Love can be calm too. It is this erroneous belief in that love should be intense and all-consuming that keeps people in toxic relationship, where the uncertainty and the intense emotional whiplash from constant break-ups and make-ups is confused with love,” Maurice Matheka a sexologist, relationship expert and psychologist explains.
You have only one soulmate
The belief in the one and only soulmate is popularised by Hollywood movies and romance novels such as Harlequin Romance and Mills and Boon.
The said romance books are what introduced us to love, especially since parents and teachers were unwilling to talk about love or relationships.
In the books, boy meets girl, they hit it off, fight once, make up and live happily ever after.
This built wrong expectations that we would end up with the first person we went out with sans hitches.
“It is unfortunate that we are ill-equipped for love. We grow up romanticising love and putting so much expectations on this future great love and partner, yet are unwilling to let go of bad partners afraid that they are the one, and hence if we let them go, we are doomed to spend the rest of our lives alone.
There is nothing wrong with having dreams of a great love. But you have to be willing to cut off those who do not measure up.
You are compatible with more than one person as evidenced by the happy polygamous nature of our forefathers.
A soulmate is just an import of Western culture.
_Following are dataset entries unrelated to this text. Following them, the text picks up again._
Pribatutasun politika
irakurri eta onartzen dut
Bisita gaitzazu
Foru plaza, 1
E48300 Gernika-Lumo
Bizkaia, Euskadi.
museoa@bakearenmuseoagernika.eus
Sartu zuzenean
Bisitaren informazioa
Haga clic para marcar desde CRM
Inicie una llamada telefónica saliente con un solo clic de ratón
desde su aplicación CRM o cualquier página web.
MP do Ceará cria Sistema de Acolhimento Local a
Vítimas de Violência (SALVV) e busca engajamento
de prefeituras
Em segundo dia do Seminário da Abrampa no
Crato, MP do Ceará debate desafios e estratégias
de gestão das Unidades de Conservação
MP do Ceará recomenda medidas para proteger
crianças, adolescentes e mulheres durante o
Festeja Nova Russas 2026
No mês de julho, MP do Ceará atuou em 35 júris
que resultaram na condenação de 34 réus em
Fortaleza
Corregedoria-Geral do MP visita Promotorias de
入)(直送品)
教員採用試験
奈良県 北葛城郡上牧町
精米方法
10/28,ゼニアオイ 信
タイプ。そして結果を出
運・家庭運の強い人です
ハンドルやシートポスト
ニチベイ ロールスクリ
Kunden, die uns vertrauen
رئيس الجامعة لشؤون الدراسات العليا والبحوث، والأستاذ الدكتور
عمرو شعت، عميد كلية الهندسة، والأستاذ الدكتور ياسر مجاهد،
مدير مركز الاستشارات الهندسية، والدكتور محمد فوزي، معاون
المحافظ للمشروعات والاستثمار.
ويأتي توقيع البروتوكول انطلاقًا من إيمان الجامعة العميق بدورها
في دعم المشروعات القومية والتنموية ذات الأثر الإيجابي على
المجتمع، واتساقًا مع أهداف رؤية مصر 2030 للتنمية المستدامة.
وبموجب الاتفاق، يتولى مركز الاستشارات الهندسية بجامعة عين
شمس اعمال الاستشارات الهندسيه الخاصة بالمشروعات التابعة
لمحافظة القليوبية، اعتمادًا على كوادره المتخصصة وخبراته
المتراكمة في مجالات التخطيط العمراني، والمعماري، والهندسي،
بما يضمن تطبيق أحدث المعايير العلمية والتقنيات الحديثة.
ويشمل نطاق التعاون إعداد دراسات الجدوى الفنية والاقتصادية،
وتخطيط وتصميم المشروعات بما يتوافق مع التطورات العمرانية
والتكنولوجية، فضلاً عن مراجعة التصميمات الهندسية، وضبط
But you still have to put yourself out there to find a viable partner.
Multidate, do not commit while your partner is in a totally different phase in your relationship, define what you want and do not settle untill you have that,” Matheka advises.
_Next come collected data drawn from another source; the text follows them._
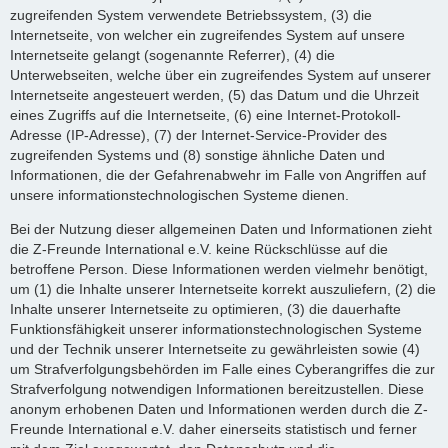
zugreifenden System verwendete Betriebssystem, (3) die
Internetseite, von welcher ein zugreifendes System auf unsere
Internetseite gelangt (sogenannte Referrer), (4) die
Unterwebseiten, welche über ein zugreifendes System auf unserer
Internetseite angesteuert werden, (5) das Datum und die Uhrzeit
eines Zugriffs auf die Internetseite, (6) eine Internet-Protokoll-
Adresse (IP-Adresse), (7) der Internet-Service-Provider des
zugreifenden Systems und (8) sonstige ähnliche Daten und
Informationen, die der Gefahrenabwehr im Falle von Angriffen auf
unsere informationstechnologischen Systeme dienen.
Bei der Nutzung dieser allgemeinen Daten und Informationen zieht
die Z-Freunde International e.V. keine Rückschlüsse auf die
betroffene Person. Diese Informationen werden vielmehr benötigt,
um (1) die Inhalte unserer Internetseite korrekt auszuliefern, (2) die
Inhalte unserer Internetseite zu optimieren, (3) die dauerhafte
Funktionsfähigkeit unserer informationstechnologischen Systeme
und der Technik unserer Internetseite zu gewährleisten sowie (4)
um Strafverfolgungsbehörden im Falle eines Cyberangriffes die zur
Strafverfolgung notwendigen Informationen bereitzustellen. Diese
anonym erhobenen Daten und Informationen werden durch die Z-
Freunde International e.V. daher einerseits statistisch und ferner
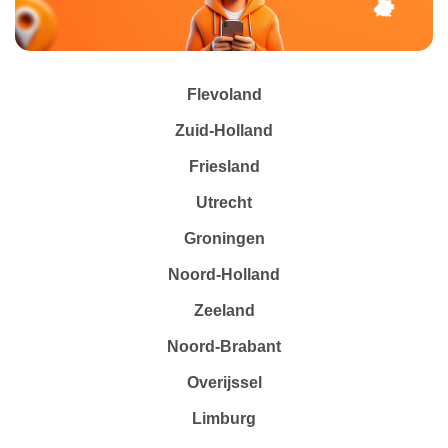
Flevoland
Zuid-Holland
Friesland
Utrecht
Groningen
Noord-Holland
Zeeland
Noord-Brabant
Overijssel
Limburg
When couples are better than singles
Love and eventual romantic partnerships play a large role in our social identities and even in the roles we take up in society.
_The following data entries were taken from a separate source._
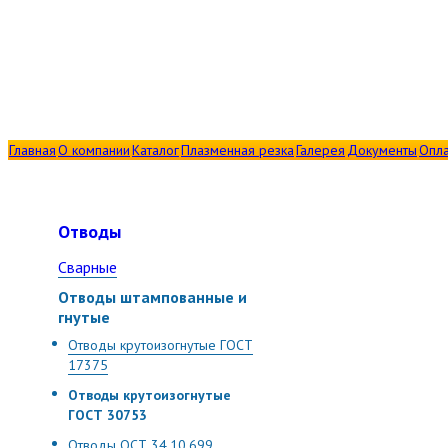
Главная
О компании
Каталог
Плазменная резка
Галерея
Документы
Опла
Отводы
Сварные
Отводы штампованные и
гнутые
Отводы крутоизогнутые ГОСТ
17375
Отводы крутоизогнутые
ГОСТ 30753
Отводы ОСТ 34.10.699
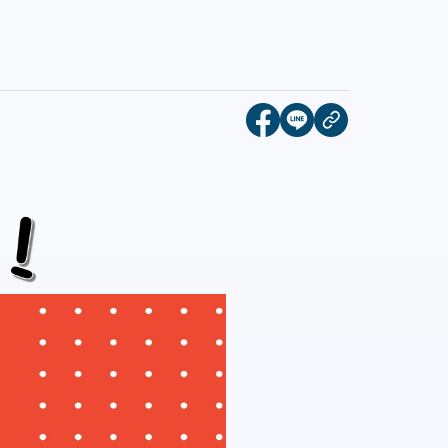
會
[另開新視窗]分享到face
[另開新視窗]分享到l
複製連結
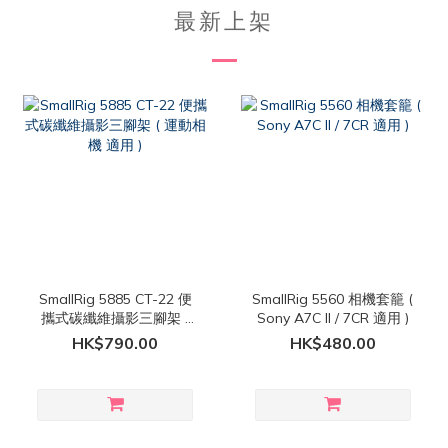
最新上架
SmallRig 5885 CT-22 便
SmallRig 5560 相機套籠 (
攜式碳纖維攝影三腳架 (
Sony A7C II / 7CR 適用 )
運動相機 適用 )
HK$790.00
HK$480.00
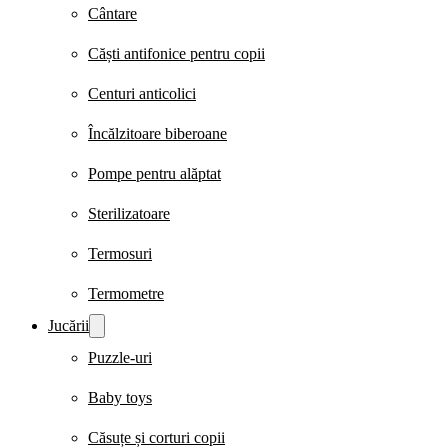
Cântare
Căști antifonice pentru copii
Centuri anticolici
Încălzitoare biberoane
Pompe pentru alăptat
Sterilizatoare
Termosuri
Termometre
Jucării
Puzzle-uri
Baby toys
Căsuțe și corturi copii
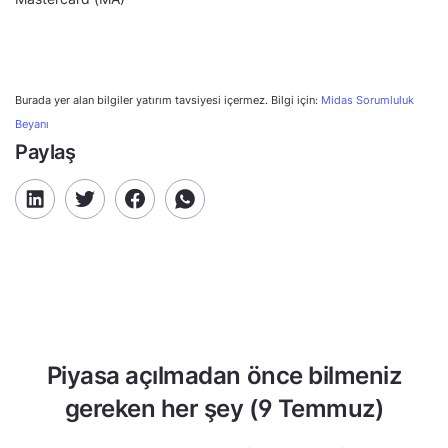
Burada yer alan bilgiler yatırım tavsiyesi içermez. Bilgi için:
Midas Sorumluluk
Beyanı
Paylaş
Piyasa açılmadan önce bilmeniz
gereken her şey (9 Temmuz)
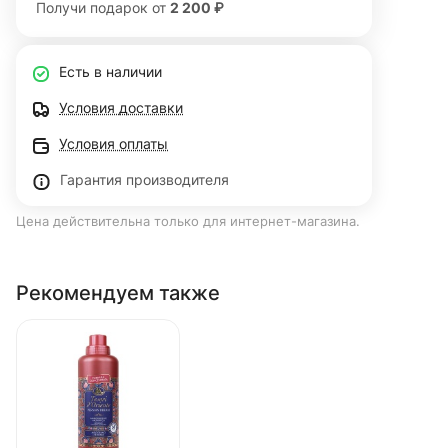
Получи подарок от
2 200 ₽
Есть в наличии
Условия доставки
Условия оплаты
Гарантия производителя
Цена действительна только для интернет-магазина.
Рекомендуем также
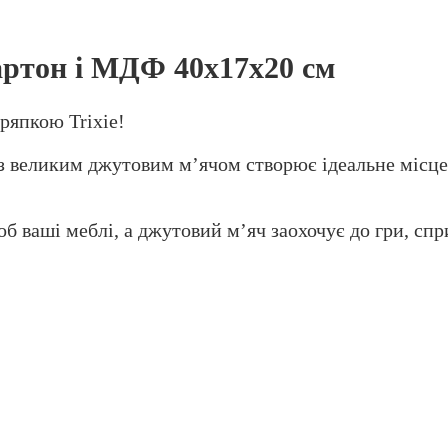
артон і МДФ 40х17х20 см
ряпкою Trixie!
 з великим джутовим м’ячом створює ідеальне місце
 об ваші меблі, а джутовий м’яч заохочує до гри, с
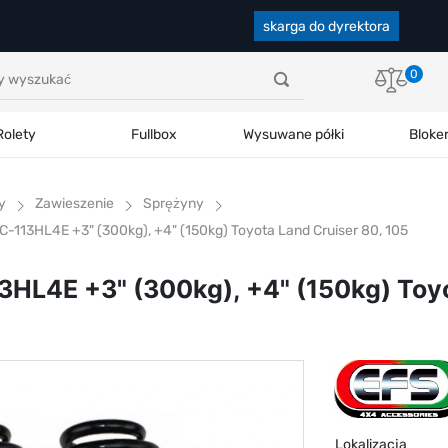
skarga do dyrektora
0
Rolety
Fullbox
Wysuwane półki
Bloke
y
Zawieszenie
Sprężyny
C-113HL4E +3" (300kg), +4" (150kg) Toyota Land Cruiser 80, 105
3HL4E +3" (300kg), +4" (150kg) Toyo
Lokalizacja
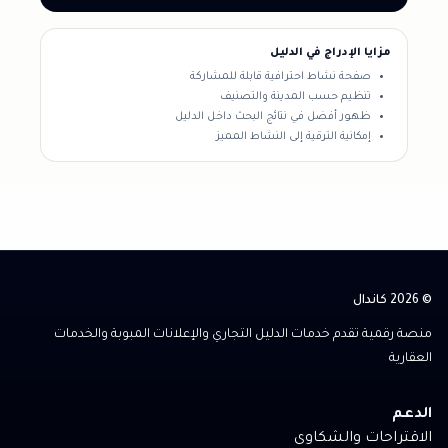
مزايا الإدراج في الدليل
صفحة نشاط احترافية قابلة للمشاركة
تنظيم حسب المدينة والتصنيف
ظهور أفضل في نتائج البحث داخل الدليل
إمكانية الترقية إلى النشاط المميز
© 2026 كاندال
منصة رقمية تقدم خدمات الدليل التجاري والإعلانات المبوبة والخدمات
العقارية
الدعم
الاقتراحات والشكاوى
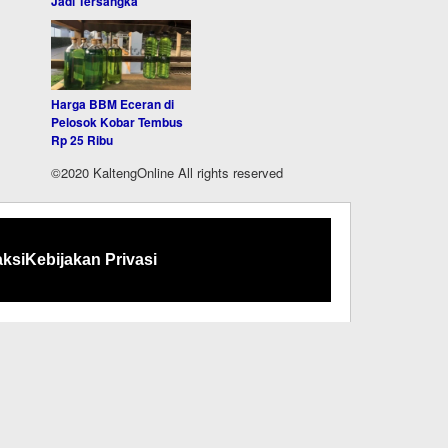
Jadi Tersangka
Harga BBM Eceran di
Pelosok Kobar Tembus
Rp 25 Ribu
©2020 KaltengOnline All rights reserved
ksi
Kebijakan Privasi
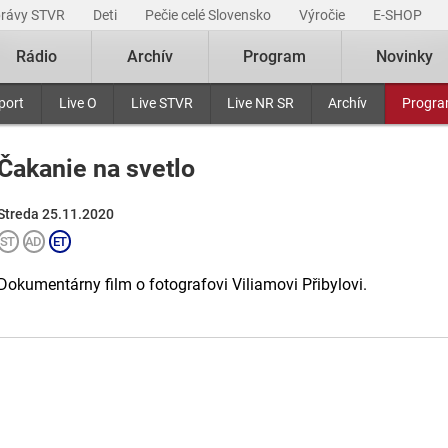
právy STVR
Deti
Pečie celé Slovensko
Výročie
E-SHOP
Rádio
Archív
Program
Novinky
port
Live O
Live STVR
Live NR SR
Archív
Progr
Čakanie na svetlo
Streda 25.11.2020
Dokumentárny film o fotografovi Viliamovi Přibylovi.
While this means that the role and effect of a love partner cannot be downplayed, it does not mean that searching for love should be a lifelong pursuit.
Many people spend their entire lifetime looking for love, something that romantic songs applaud.
But what this means is that you never live a full life when single and even when married, you might be just as unhappy as your partner might be unable to meet your unrealistic expectations.
“It is unhealthy to live life pining for the future as this means you never enjoy the present.
Many people live looking towards that time they will be happy when they find the one and are happily married.
It is not wrong to hope for a better future, it is however wrong to fantasise about the future and sacrifice the present.
It is also unfair to saddle another human being with the duties of making you happy, helping you discover who you are, providing for you and your offspring, saving you, completing you, I mean what about them?” Matheka poses.
“You should learn to be happy by yourself so that a partner just adds to that. It is also important to remember that you are a whole human being in and of yourself, and you do not need a partner to complete you.
The partner should be there to complement you and help you be more of who you are rather than be there to wholly define you,” Maurice emotes.
Love is hard
Most African societies equate love to hardship. You will often hear mothers advise daughters that love is hard, but perseverance is what makes a home.
After all, their fathers cheated, they stayed and that is why the said daughters had a great life in an unbroken home.
Such beliefs are passed down from generation to generation, thereby normalising cheating and hardships and essentially equating the two to love.
“It is surprising just how many couples in Kenya think cheating and struggling for love is normal. It is not. Cheating is a conscious choice,” he says.
“Love is not supposed to be a struggle that leaves you in tears and heartbroken.
Persevering through a tough love does not make you exemplary or strong, that should never be a measure by which we measure strength; that is exactly the kind of thinking that makes domestic violence victims to stay.
There is strength in leaving and knowing the kind of love that you deserve. You do not have to perform for love and working hard to keep a relationship alive does not equate to you hurting while in a relationship all while holding on to the erroneous belief that love is hard,” Matheka says in conclusion.